The Community of Madrid is developing its "superblock" tests, new concepts of roads closed to traffic. A project already being tested in cities such as Vitoria and Barcelona.
The Madrid City Council continues discussions to limit traffic in the city center with the creation of "superblocks" to reduce the weight of traffic in different areas, give more space to pedestrians and, ultimately, reduce vehicles. Safer, less polluted and healthier roads for citizens, especially the elderly and children.
The local government will start a pilot project in the Salamanca district by December and then expand it to other neighborhoods if successful. One of those responsible for starting the project is the urban planner José María Ezquiaga, one of the experts who recovered this proposal already approved 10 years ago as part of a strategic project for the Center of Madrid.
The initial plan is to articulate the urban space into cells of about 12 blocks each, so that they are independent of each other. A sort of "watertight compartments" that is not limited to its own viability but includes its own commercial fabric and services.

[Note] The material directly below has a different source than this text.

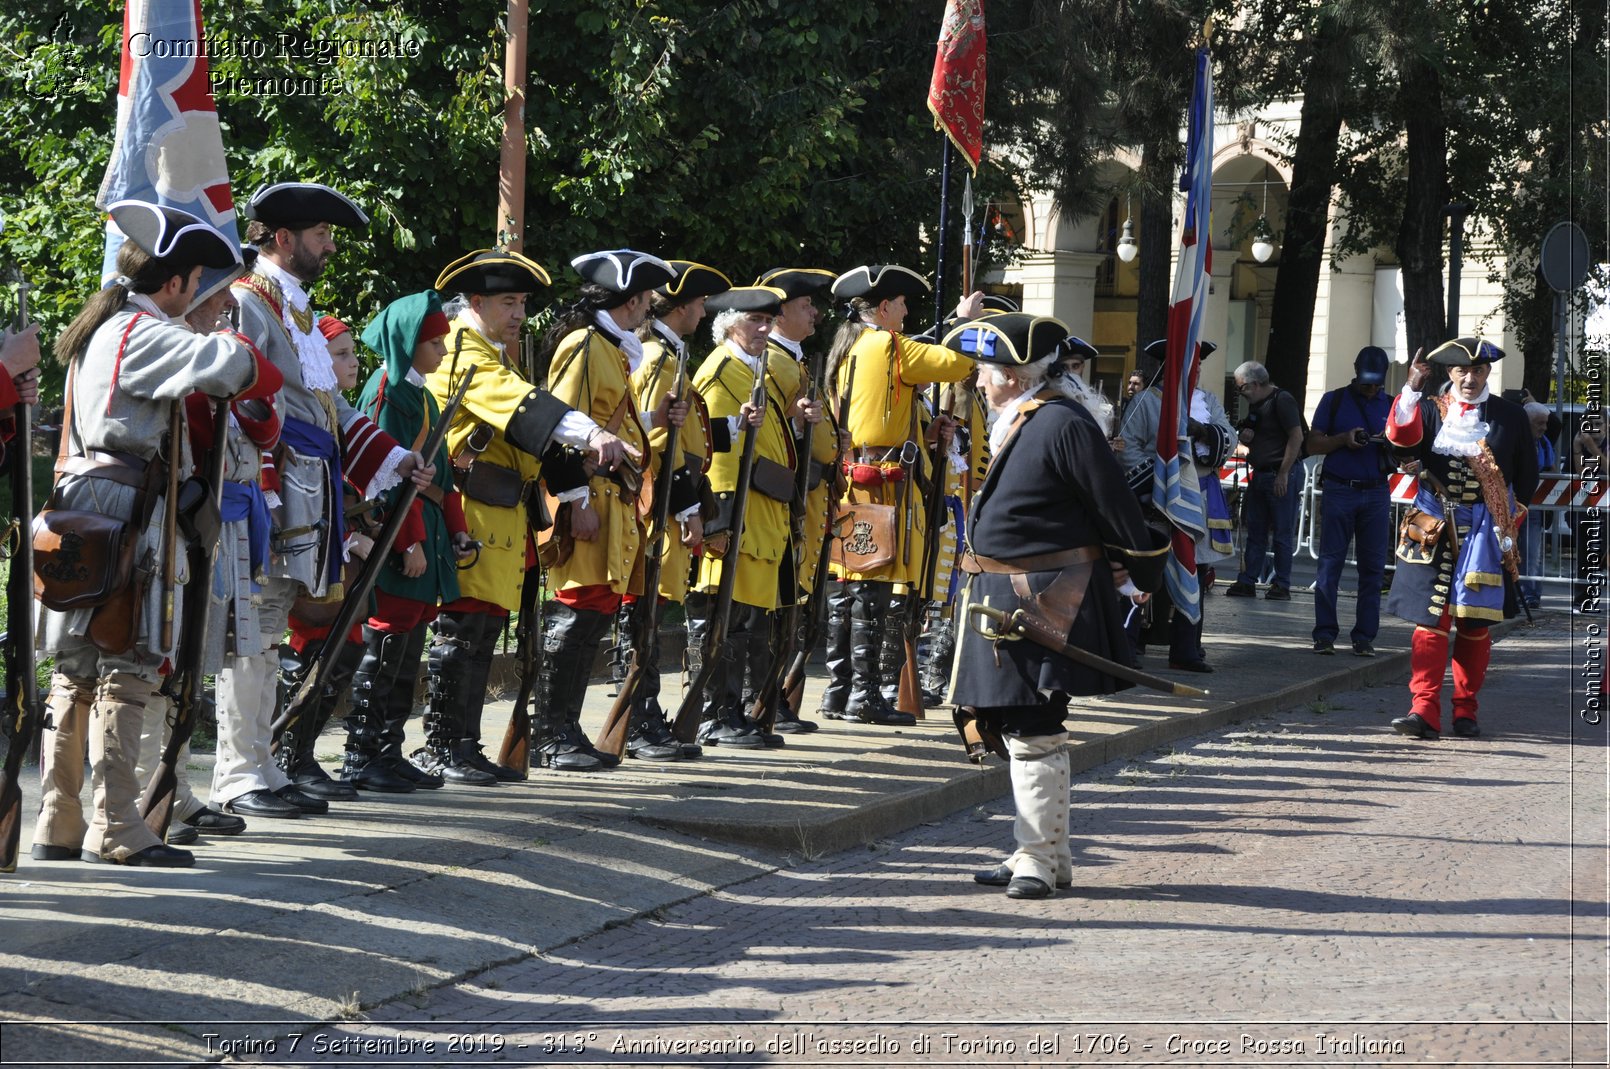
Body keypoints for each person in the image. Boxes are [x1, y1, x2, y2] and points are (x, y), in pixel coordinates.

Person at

The idea is that all these "superblocks" include essential services and daily activities so that the residents of each of them have everything at hand in a space with very few vehicles. This would give residents more freedom, so that they can go out and walk more regularly in their areas, also promoting a more sustainable life.

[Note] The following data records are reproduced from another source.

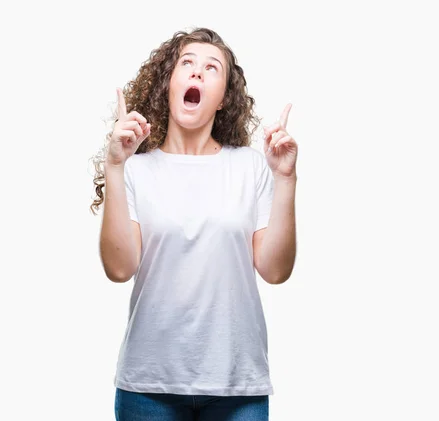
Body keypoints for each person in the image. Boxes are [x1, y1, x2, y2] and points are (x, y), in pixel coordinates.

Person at [89, 27, 298, 421]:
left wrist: (285, 178)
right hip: (148, 387)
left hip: (237, 387)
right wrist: (115, 166)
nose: (197, 73)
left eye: (211, 68)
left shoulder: (250, 167)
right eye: (187, 64)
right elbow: (119, 269)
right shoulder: (137, 170)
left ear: (223, 100)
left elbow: (275, 270)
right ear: (168, 84)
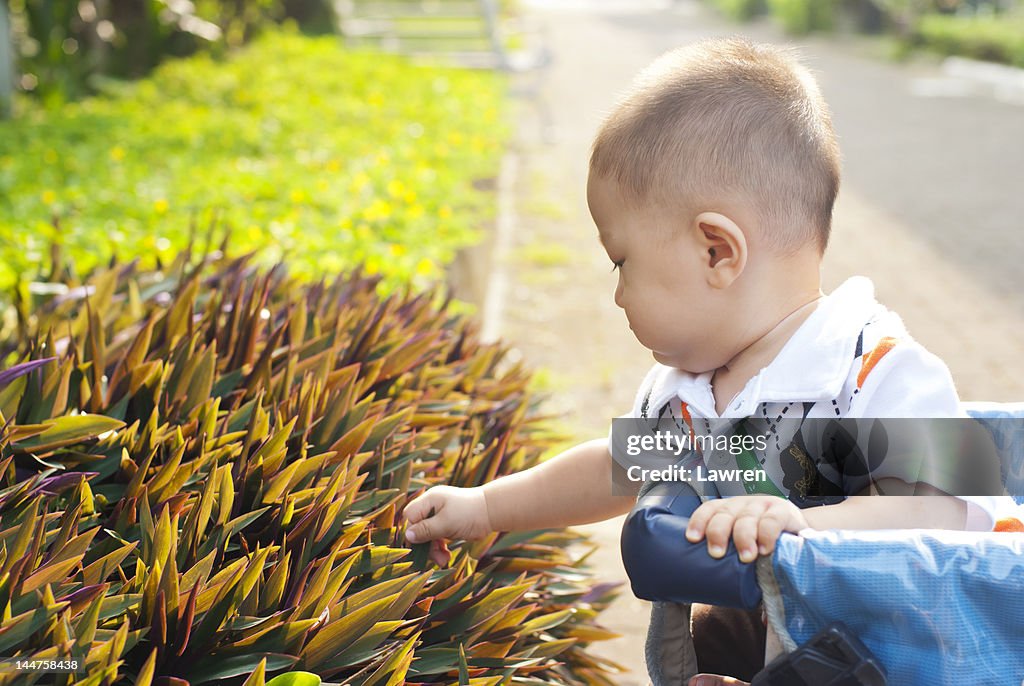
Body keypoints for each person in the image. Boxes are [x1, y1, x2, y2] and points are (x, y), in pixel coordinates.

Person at [402, 38, 1003, 685]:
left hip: (923, 648)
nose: (616, 294)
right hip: (787, 635)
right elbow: (615, 466)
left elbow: (940, 511)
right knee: (717, 631)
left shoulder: (867, 368)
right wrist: (488, 506)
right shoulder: (691, 398)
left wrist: (803, 525)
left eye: (622, 262)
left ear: (717, 251)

It is an economic and reversible model and, because of this flexibility, its investment in settling would not be high for the coffers of the Community of Madrid.
The creation of the "Superblocks" in the different neighborhoods of Madrid, just like those that are already being tested a Barcelona, Does not entirely prevent cars from passing through these cells. The passage would be granted to public transport (with preference for electric ones) to vehicles of incoming residents and to vehicles for loading and unloading goods (with preference for electric ones).

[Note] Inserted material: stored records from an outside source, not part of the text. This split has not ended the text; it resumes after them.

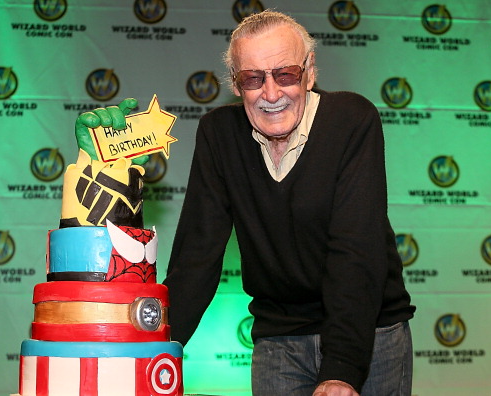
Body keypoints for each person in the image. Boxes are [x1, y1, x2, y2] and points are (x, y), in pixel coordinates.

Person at [162, 9, 415, 396]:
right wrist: (152, 349)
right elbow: (197, 255)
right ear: (236, 83)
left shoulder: (352, 119)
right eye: (253, 79)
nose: (271, 93)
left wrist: (342, 368)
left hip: (368, 333)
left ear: (309, 72)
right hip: (279, 338)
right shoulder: (219, 134)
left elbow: (355, 250)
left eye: (285, 75)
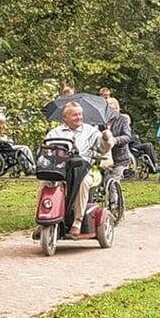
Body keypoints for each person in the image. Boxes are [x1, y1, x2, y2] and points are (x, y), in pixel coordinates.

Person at [43, 99, 111, 236]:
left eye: (80, 114)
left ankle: (77, 221)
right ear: (65, 117)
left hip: (83, 169)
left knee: (83, 183)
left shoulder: (90, 131)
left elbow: (103, 148)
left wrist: (105, 139)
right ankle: (44, 219)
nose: (79, 117)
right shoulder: (55, 133)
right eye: (75, 115)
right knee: (44, 182)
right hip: (60, 169)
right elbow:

In the superblocks, the car gives way to pedestrians
On the basis of other attempts elsewhere in the world (shining the Seattle example that constantly "steals" pieces of driveways and returns them to cyclists and pedestrians) the design of the superblocks aims to combine livability and efficiency.
In addition to facilitating the mobility and sustainable life of the residents in each of the "Superblocks", this project is useful for improving the quality of life and air in each neighborhood, thus promoting the reduction of CO2 emissions.
In short, it is a question of reversing the relationship between cars and pedestrians. Vehicles are the current masters of cities: little roads and sidewalks removed. Restoring space to citizens, within a framework of green spaces and accessible services, means abandoning the use of cars and making it essential, not superfluous.
And in Italy?
Feasibility studies continue almost everywhere, with all the difficulties associated with the economic situation, but our cities seem designed to naturally welcome a revolution such as that of the "Superblocks".
Our Florence, for example, seems already designed with this destination in mind. The question is, as always, political: the adaptation of our neighborhoods must go hand in hand with services and infrastructures, and thus the "natural" advantage of our cities is reduced due to the slowness in structuring the spaces.
To slow down cars and pollution, ironically, we must speed up the transition. Meanwhile, force Madrid.
Gianluca Riccio, born in 1975, is the creative director of an advertising agency, copywriter and journalist. He is affiliated with Italian Institute for the Future, World Future Society and H +, Network of Italian Transhumanists. Since 2006 he directs Futuroprossimo.it, the Italian resource of Futurology.
Futuroprossimo.it is an Italian resource of futurology opened since 2006: every day news about the near future. Scientific discoveries, medical research, prototypes, concepts and predictions about the future for free.
Gianluca Riccio, copywriter and journalist - Born in 1975, he is the creative director of an advertising agency, he is affiliated with the Italian Institute for the Future, World Future Society and H +, Network of Italian Transhumanists.